- The New Jersey Board of Public Utilities (BPU) last week approved a rule to begin the process of developing an "orderly and transparent mechanism" for shuttering the current Solar Renewable Energy Credit (SREC) program.
- Clean energy legislation signed by New Jersey Gov. Phil Murphy in May required the BPU to adopt new regulations within 180 days that would halt accepting new applications to the the SREC program.
- The process is necessary to develop and transition to a "sustainable program that will support the continued growth of new, cost effective solar generation in the state," regulators said. The clean energy bill raises the state's renewable portfolio standard (RPS) to 50% by 2030.

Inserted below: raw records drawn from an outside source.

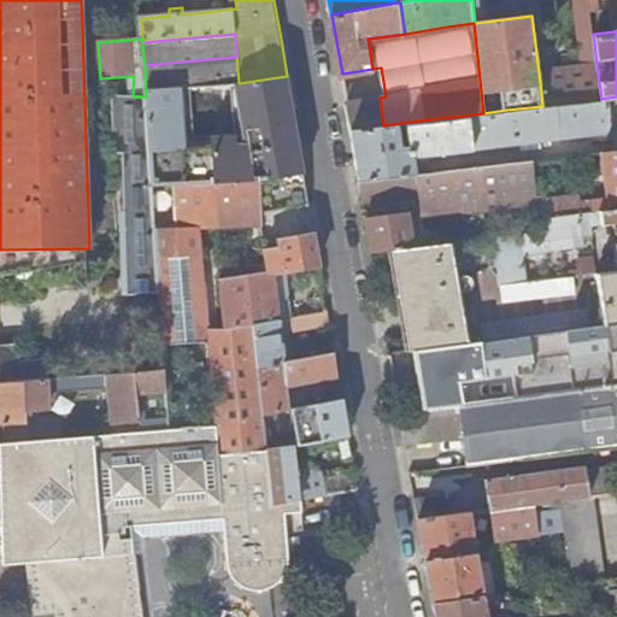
[(236,83),(239,83),(236,57),(145,65),(146,90),(181,88),(209,86),(236,83)]
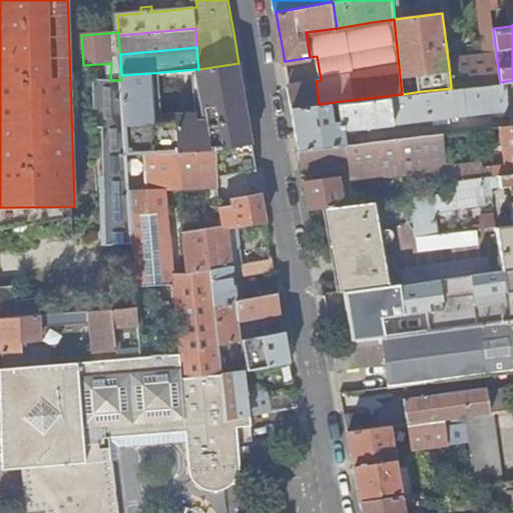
[(497,61),(449,68),(451,88),(500,82),(497,61)]
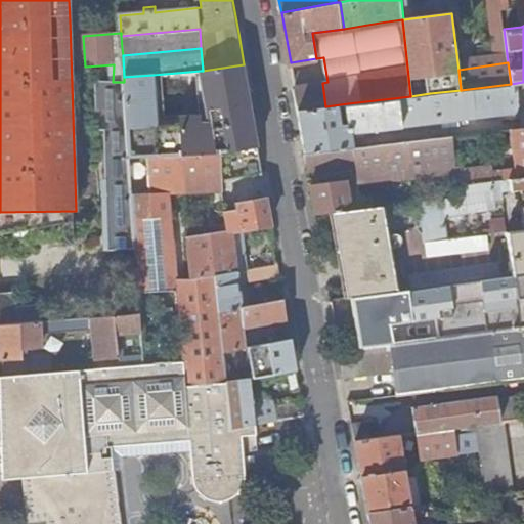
[(258,147),(244,64),(203,71),(201,71),(209,123),(180,125),(157,126),(154,75),(124,77),(124,82),(130,159),(220,154),(258,147)]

New Jersey has almost doubled its renewable energy goals, up from the previous 24.4% by 2028. Meeting the higher targets will require a new way to incentivize solar generation, the BPU said.
The new clean energy law calls for transitioning away from the SREC system, which has come under some criticism for the price volatility of its credits.
The new law requires the program to be closed, once 5.1% of the kilowatt-hours sold by the state's electric power suppliers are coming from solar electric power generators connected to the state's distribution system. BPU will indicate in an order when that milestone has been met, but in any case, the law requires the closure of the SREC program no later than June 1, 2021.
The BPU said it will soon launch a study evaluating how to modify or replace the SREC program to "create an orderly transition to a new program for continued growth and investment in diverse solar resources that continuously reduce costs to ratepayers."
The agency said it intends to begin working this summer with state agencies, solar power providers and financiers, industry experts, regional grid operators, public utilities, and other stakeholders, as it begins developing an alternative to SREC. In addition, BPU staff will hold a stakeholder meeting this summer on a pending community solar straw proposal.
In the long-term, New Jersey has ambitious clean energy goals. Combining nuclear and renewables, the state is developing a path to 100% emissions-free electricity by 2050.
The legislation signed by Murphy also provides support for the state's nuclear fleet, which has struggled to compete with natural gas. The new Zero Emissions Certificate aims to maintain nuclear power's current 40% contribution to the state's electrical needs in perpetuity.